To solve for the velocities after the collision, you can use the equations you mentioned.

Equation 1: m1v1 + m2v2 = m1v1' + m2v2'
Equation 2: v1 - v2 = v2' - v1'

Given values:
m1 = 0.0600 kg
m2 = 0.0900 kg
v1 = 2.50 m/s
v2 = -1.00 m/s (converted to negative since it's moving away)

Let's substitute these values into the equations:
0.0600 kg * 2.50 m/s + 0.0900 kg * (-1.00 m/s) = 0.0600 kg * v1' + 0.0900 kg * v2'
0.135 kg·m/s = 0.0600 kg * v1' + 0.0900 kg * v2' [Equation 1]

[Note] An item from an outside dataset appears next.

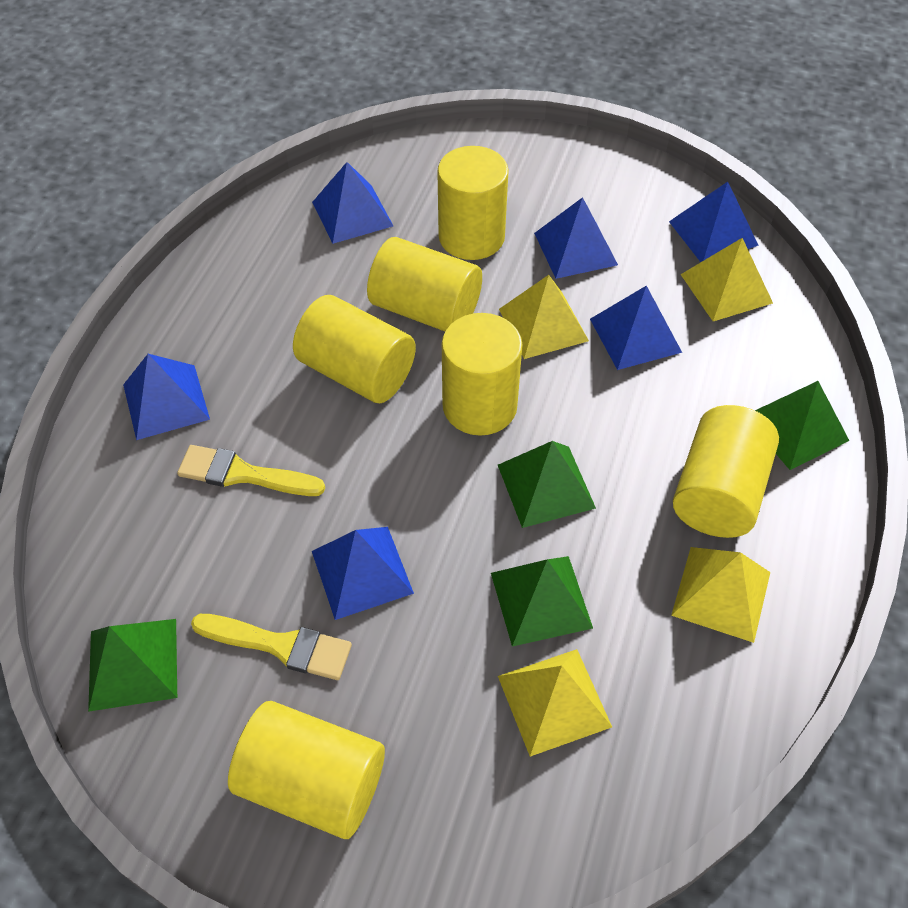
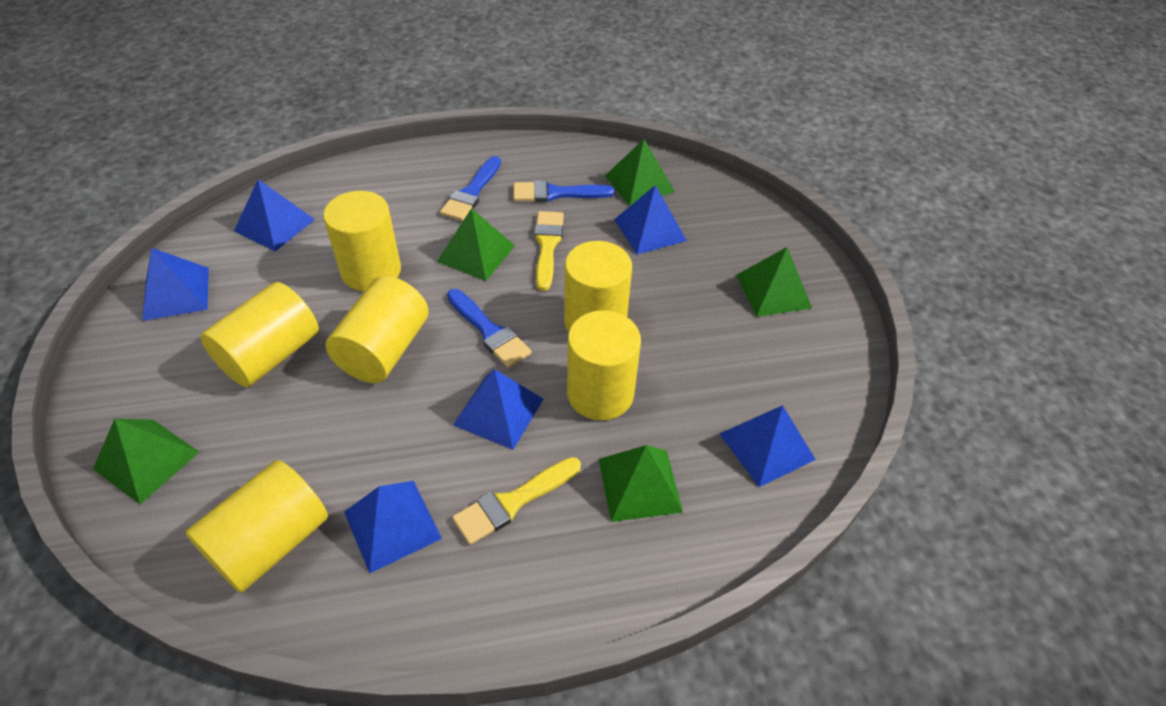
blue brush: none = 0 -> [440,156,501,221] [447,289,532,368] [513,180,615,202] = 3
green pyramid: [88,619,177,712] [491,556,593,647] [498,441,596,528] [755,381,849,470] = 4 -> [93,419,199,504] [437,208,515,281] [599,445,683,522] [605,139,675,206] [736,247,812,317] = 5
yellow pyramid: [498,649,612,756] [499,275,589,359] [671,547,770,643] [681,238,773,321] = 4 -> none = 0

2.50 m/s - (-1.00 m/s) = v2' - v1'
3.50 m/s = v2' - v1' [Equation 2]

Now, we have a system of two equations with two variables (v1' and v2'). We can solve this system of equations to find the values.

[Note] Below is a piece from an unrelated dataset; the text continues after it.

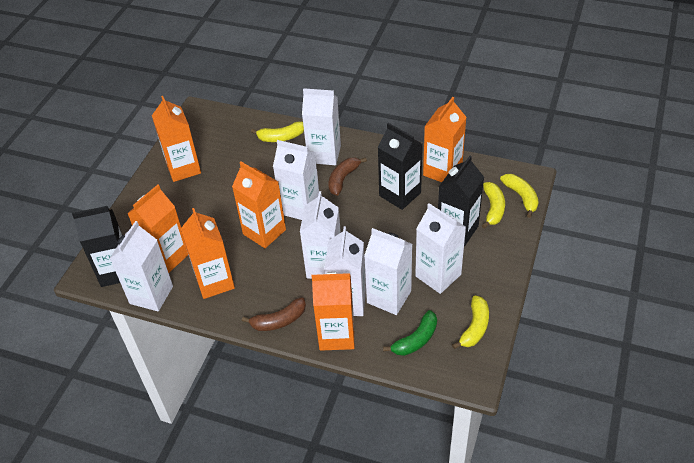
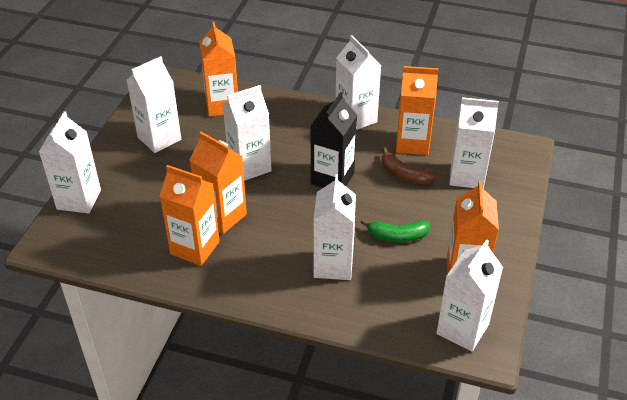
black carton: [72,206,122,287] [378,123,423,210] [438,156,484,247] = 3 -> [310,92,357,188] = 1
brown banana: [242,297,306,331] [329,157,367,196] = 2 -> [382,147,435,185] = 1
orange carton: [127,185,188,273] [152,96,201,182] [181,208,235,299] [232,162,286,248] [312,272,354,351] [423,97,467,182] = 6 -> [159,165,220,266] [189,132,247,234] [199,22,238,117] [396,66,439,155] [447,181,499,274] = 5
yellow banana: [251,121,304,142] [452,295,489,349] [482,182,505,229] [500,174,539,218] = 4 -> none = 0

From Equation 2, we can express v2' in terms of v1':
v2' = 3.50 m/s + v1'

Substitute this into Equation 1:
0.135 kg·m/s = 0.0600 kg * v1' + 0.0900 kg * (3.50 m/s + v1')
0.135 kg·m/s = 0.0600 kg * v1' + 0.315 kg·m/s + 0.0900 kg * v1'
0.135 kg·m/s - 0.315 kg·m/s = 0.0600 kg * v1' + 0.0900 kg * v1'

Simplifying:
-0.180 kg·m/s = 0.150 kg * v1'
v1' = -0.180 kg·m/s / 0.150 kg
v1' = -1.20 m/s

Now, substitute this back into Equation 2 to find v2':
3.50 m/s = v2' - (-1.20 m/s)
3.50 m/s = v2' + 1.20 m/s
v2' = 3.50 m/s - 1.20 m/s
v2' = 2.30 m/s

So, the speed and direction of the first ball (m1) after the collision is 1.20 m/s in the opposite direction (negative value).
The speed and direction of the second ball (m2) after the collision is 2.30 m/s in the same direction as before the collision (positive value).

However, these calculated values do not match the given speeds of 0.70 m/s and 2.2 m/s. There may have been an error in either the given values or the calculation process. Please double-check your inputs and recalculate to confirm the correct answer.